Tempo events store microseconds-per-quarter-note in the tempo field; convert to BPM with 60_000_000 / tempo. Files with no tempo events default to 120 BPM.

7.10.14.3. Part C: Playback with Sample Banks

The midi_play path uses the audio system’s streaming infrastructure and a built-in piano + drum sample bank. The lifecycle:

require strudel/strudel_midi_player

midi_load_samples(media_path)   // load built-in banks from media folder
midi_init()                     // start the playback thread
midi_play("music", "fur_elise.mid", [gain = 0.6, looping = false])
sleep(6000u)
midi_stop("music")
midi_shutdown()

The first argument to midi_play is an arbitrary track name — you can play multiple MIDI files at once and control them independently (cross-fade, stop, set volume) via that name.

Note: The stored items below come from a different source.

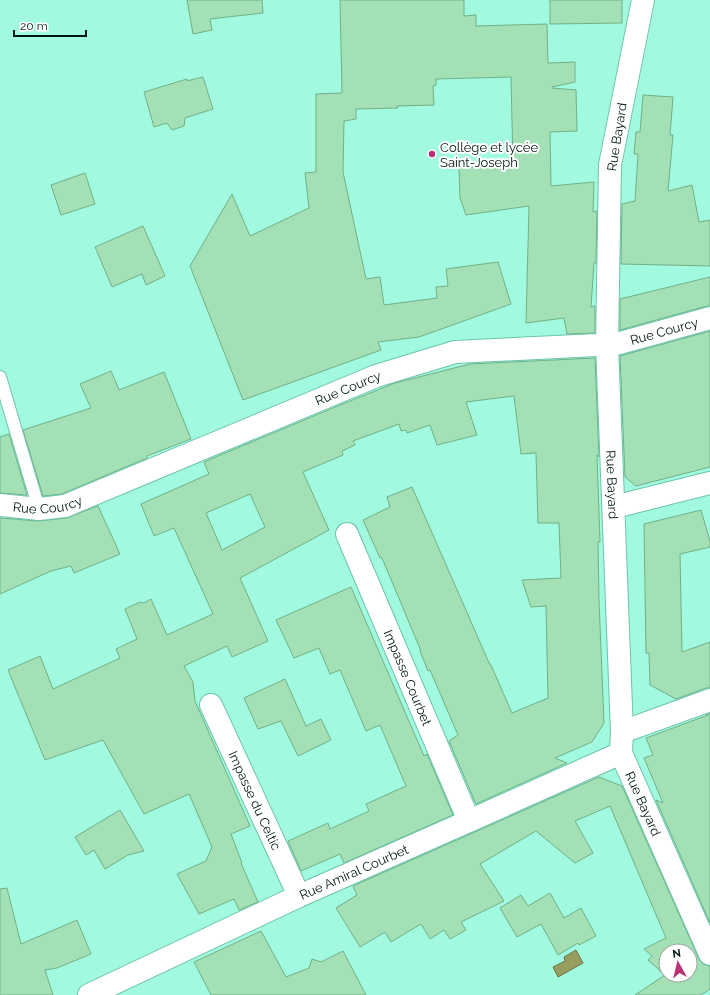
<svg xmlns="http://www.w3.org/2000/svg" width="710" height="995" font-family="Raleway,sans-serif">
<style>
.water{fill:#969d5f;stroke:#697548}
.building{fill:#a4e0b6;stroke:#70b085;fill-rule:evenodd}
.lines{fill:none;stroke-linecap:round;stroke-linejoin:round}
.service-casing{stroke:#6dc4ac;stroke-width:14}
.minor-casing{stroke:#6dc4ac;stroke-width:24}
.service{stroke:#fff;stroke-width:12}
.minor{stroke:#fff;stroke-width:22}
.poi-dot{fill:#b83276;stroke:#fff;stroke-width:1.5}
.labels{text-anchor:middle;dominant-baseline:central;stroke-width:4;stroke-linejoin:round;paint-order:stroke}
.street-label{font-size:13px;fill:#001811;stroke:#fff}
.poi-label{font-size:13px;fill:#001811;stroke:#fff;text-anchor:start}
</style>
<rect width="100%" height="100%" fill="#a1f9e0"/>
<path class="water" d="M576 950 583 963 558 977 553 967 565 961 564 957Z"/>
<path class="building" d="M187 0H262L263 13 210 19 212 30 193 34Z
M340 0H464V16L476 15V26L547 24 548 63 575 62V82L552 87V88L576 90 577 131 550 132 551 186 594 182 593 212 597 211 596 263H594L591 307 595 306V333L567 334 564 318 526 323 529 206 466 215 460 198 459 168 513 166 511 77 436 79V85L433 86 434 105 397 106 398 108 356 109V119L344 121 343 172 366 279 380 277 384 305 437 298 436 287 448 286 446 269 498 262 511 304 419 337 378 342 381 350 243 400 190 266 232 194 250 236 309 208 305 173 316 172V94L342 93Z
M550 0H622V23L550 24Z
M203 77 213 109 185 118 184 126 172 130 167 123 154 127 144 92 187 79V81Z
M643 95 673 97 670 135H673L668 191 692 185 699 222 710 220V266L621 264 622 204 635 201 638 154H634L636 132H640Z
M85 173 95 204 61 215 51 185Z
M143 226 165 276 146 285 142 274 112 287 95 247Z
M710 277V306H707L620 330V299Z
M710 331V467L636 486 625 477 620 356Z
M595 358 599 457 597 455 600 542H598L599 601 604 723 592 742 555 758 567 763 476 804 449 741 458 735 430 670 428 671 420 651H421L382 558H380L363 520 390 507 387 497 412 487 490 665H491L512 713 548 698 546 606 531 607 522 580 561 578 559 523H538L536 453 521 454 514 396 466 402 477 435 437 445 430 425 407 433 406 430 401 431 399 424 353 441 355 445 342 451 343 455 303 472 329 530 240 578 268 641 232 657 227 646 184 666 193 682 195 701 250 826 231 834 242 863H241L258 902 239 910 234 899 199 914 177 874 206 861 212 847 189 794 144 814 103 740 45 760 8 670 40 656 53 689 120 658 116 649 137 639 125 609 140 602 144 603 151 599 167 635 213 614 174 528 154 536 141 504 209 474 204 462 340 405 395 383 407 380 470 364ZM250 494 265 527 222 550 206 513Z
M111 371 119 390 164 372 191 439 147 456V458L62 494 43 496 23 430 91 408 80 384Z
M9 434 27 495 0 493V437Z
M98 506 120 554 74 573 71 566 51 571 0 594V518L38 521 66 518Z
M701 510 710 541V547L680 554 682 652 710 642V688H706L676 699 650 685 649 653H646L644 524Z
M351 587 424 756 427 754 453 815 344 863 340 854 301 871 288 841 328 823 330 829 369 811 366 804 406 786 380 725 366 731 340 670 330 674 319 648 294 658 276 620Z
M285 679 306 726 321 719 331 740 298 756 281 721 258 729 244 698Z
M710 713V923L656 800 663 803 644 758 653 755 646 738 708 715H706Z
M599 777 622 786 699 959 703 964 710 966V989L701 995H635L665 975 648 960 652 956 644 949 666 938 610 806 575 821 593 853 575 863 536 831 480 864 504 901 461 922 466 930 450 939 444 930 430 939 421 924 391 942 385 932 360 947 336 908 357 895 353 886ZM666 951H690V975H666Z
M120 810 144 851 128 855 105 869 94 850 86 855 75 837Z
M7 888 21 944 77 920 91 954 57 968 45 970 53 995H0V889Z
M550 893 564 918 581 908 596 936 579 945 578 943 558 955 541 924 517 937 500 908 521 895 528 906Z
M261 931 286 977 309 968 312 959 321 962 343 951 366 995H211L194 962Z"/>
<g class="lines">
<g class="service-casing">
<path id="service" d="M0 377 39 509"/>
</g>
<g class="minor-casing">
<g id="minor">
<path id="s1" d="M643 0 610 165 607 345 622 732 621 753 710 954"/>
<path id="s2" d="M0 505 39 509 65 506 376 376 455 352 597 345 620 343 710 318"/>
<path d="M614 507 710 483"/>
<path id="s3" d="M347 534 469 821"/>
<path id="s4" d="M211 705 299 896"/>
<path d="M622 732 710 700"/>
<path id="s5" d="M89 995 299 896 469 821 621 753"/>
</g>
</g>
<use href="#service" class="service"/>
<use href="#minor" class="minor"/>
</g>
<circle class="poi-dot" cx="432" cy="154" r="4"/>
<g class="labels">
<g class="street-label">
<text transform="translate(617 137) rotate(-81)">Rue Bayard</text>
<text stroke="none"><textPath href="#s2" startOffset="696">Rue Courcy</textPath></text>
<text stroke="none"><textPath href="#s2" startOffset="372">Rue Courcy</textPath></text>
<text stroke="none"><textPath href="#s1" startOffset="488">Rue Bayard</textPath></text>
<text stroke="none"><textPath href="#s2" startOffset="48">Rue Courcy</textPath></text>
<text stroke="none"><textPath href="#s3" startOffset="156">Impasse Courbet</textPath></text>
<text stroke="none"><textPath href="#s4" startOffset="105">Impasse du Celtic</textPath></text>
<text stroke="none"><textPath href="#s1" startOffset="812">Rue Bayard</textPath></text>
<text stroke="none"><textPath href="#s5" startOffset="292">Rue Amiral Courbet</textPath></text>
</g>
<g class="poi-label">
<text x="440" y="147">Collège et lycée<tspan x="440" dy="15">Saint-Joseph</tspan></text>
</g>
</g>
<g transform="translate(678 963) rotate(352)"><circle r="19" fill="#ffffff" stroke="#99a3a0"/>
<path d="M0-3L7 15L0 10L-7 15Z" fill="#b83276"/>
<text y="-6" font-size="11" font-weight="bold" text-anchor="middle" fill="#001811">N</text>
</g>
<path d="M14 30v6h72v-6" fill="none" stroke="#001811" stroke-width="2"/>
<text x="20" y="30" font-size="12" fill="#001811" stroke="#ffffff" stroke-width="3" paint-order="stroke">20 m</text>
</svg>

7.10.14.4. Part D: Playback with SF2

For higher-quality rendering, swap the sample backend for a General MIDI SoundFont. midi_load_sf2 activates it; subsequent midi_play calls dispatch notes through the SoundFont presets (channel 10 uses the GM drum kit automatically):

midi_load_sf2("FluidR3_GM.sf2")
midi_init()
midi_play("music", "Bach_Air_on_G_string.mid", [gain = 1.0])
sleep(8000u)
midi_shutdown()

The SF2 backend respects program change events — if the MIDI file switches instruments mid-song, the SoundFont follows. Pair with STRUDEL-13 — SF2 SoundFont Playback for per-instrument control from live patterns.